*** Opening Information shown ***

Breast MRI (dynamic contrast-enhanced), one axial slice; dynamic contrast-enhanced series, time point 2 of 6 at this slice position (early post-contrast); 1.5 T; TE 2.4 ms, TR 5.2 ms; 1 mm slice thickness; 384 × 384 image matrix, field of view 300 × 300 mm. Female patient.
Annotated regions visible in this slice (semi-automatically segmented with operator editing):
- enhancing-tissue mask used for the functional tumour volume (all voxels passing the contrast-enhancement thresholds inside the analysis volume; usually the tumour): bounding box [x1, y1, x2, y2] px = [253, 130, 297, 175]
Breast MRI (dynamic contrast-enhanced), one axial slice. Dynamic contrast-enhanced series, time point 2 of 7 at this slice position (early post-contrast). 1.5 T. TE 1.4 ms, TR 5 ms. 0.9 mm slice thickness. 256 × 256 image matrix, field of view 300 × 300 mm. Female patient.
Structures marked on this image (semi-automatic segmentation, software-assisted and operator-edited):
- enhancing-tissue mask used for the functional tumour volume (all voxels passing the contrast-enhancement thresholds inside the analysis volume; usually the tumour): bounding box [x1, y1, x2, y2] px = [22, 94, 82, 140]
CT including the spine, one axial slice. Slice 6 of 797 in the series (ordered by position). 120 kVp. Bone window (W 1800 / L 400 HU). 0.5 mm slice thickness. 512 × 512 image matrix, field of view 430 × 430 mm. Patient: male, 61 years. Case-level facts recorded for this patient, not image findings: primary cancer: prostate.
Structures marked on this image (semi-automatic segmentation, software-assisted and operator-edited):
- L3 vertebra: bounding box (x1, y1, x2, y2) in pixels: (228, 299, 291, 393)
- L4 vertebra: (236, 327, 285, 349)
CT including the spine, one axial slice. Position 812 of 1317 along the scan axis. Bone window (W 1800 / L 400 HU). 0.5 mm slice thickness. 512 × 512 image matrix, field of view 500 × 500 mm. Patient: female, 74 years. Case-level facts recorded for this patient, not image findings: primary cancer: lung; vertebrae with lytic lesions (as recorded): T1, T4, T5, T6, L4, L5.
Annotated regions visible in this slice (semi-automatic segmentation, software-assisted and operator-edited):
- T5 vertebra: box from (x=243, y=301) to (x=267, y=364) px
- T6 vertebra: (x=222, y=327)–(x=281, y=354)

*** Closing Information shown ***

Extract, word for word, each line of the listing above.

> [Exercise answer]:
Breast MRI (dynamic contrast-enhanced), one axial slice; dynamic contrast-enhanced series, time point 2 of 6 at this slice position (early post-contrast); 1.5 T; TE 2.4 ms, TR 5.2 ms; 1 mm slice thickness; 384 × 384 image matrix, field of view 300 × 300 mm. Female patient.
Annotated regions visible in this slice (semi-automatically segmented with operator editing):
- enhancing-tissue mask used for the functional tumour volume (all voxels passing the contrast-enhancement thresholds inside the analysis volume; usually the tumour): bounding box [x1, y1, x2, y2] px = [253, 130, 297, 175]
Breast MRI (dynamic contrast-enhanced), one axial slice. Dynamic contrast-enhanced series, time point 2 of 7 at this slice position (early post-contrast). 1.5 T. TE 1.4 ms, TR 5 ms. 0.9 mm slice thickness. 256 × 256 image matrix, field of view 300 × 300 mm. Female patient.
Structures marked on this image (semi-automatic segmentation, software-assisted and operator-edited):
- enhancing-tissue mask used for the functional tumour volume (all voxels passing the contrast-enhancement thresholds inside the analysis volume; usually the tumour): bounding box [x1, y1, x2, y2] px = [22, 94, 82, 140]
CT including the spine, one axial slice. Slice 6 of 797 in the series (ordered by position). 120 kVp. Bone window (W 1800 / L 400 HU). 0.5 mm slice thickness. 512 × 512 image matrix, field of view 430 × 430 mm. Patient: male, 61 years. Case-level facts recorded for this patient, not image findings: primary cancer: prostate.
Structures marked on this image (semi-automatic segmentation, software-assisted and operator-edited):
- L3 vertebra: bounding box (x1, y1, x2, y2) in pixels: (228, 299, 291, 393)
- L4 vertebra: (236, 327, 285, 349)
CT including the spine, one axial slice. Position 812 of 1317 along the scan axis. Bone window (W 1800 / L 400 HU). 0.5 mm slice thickness. 512 × 512 image matrix, field of view 500 × 500 mm. Patient: female, 74 years. Case-level facts recorded for this patient, not image findings: primary cancer: lung; vertebrae with lytic lesions (as recorded): T1, T4, T5, T6, L4, L5.
Annotated regions visible in this slice (semi-automatic segmentation, software-assisted and operator-edited):
- T5 vertebra: box from (x=243, y=301) to (x=267, y=364) px
- T6 vertebra: (x=222, y=327)–(x=281, y=354)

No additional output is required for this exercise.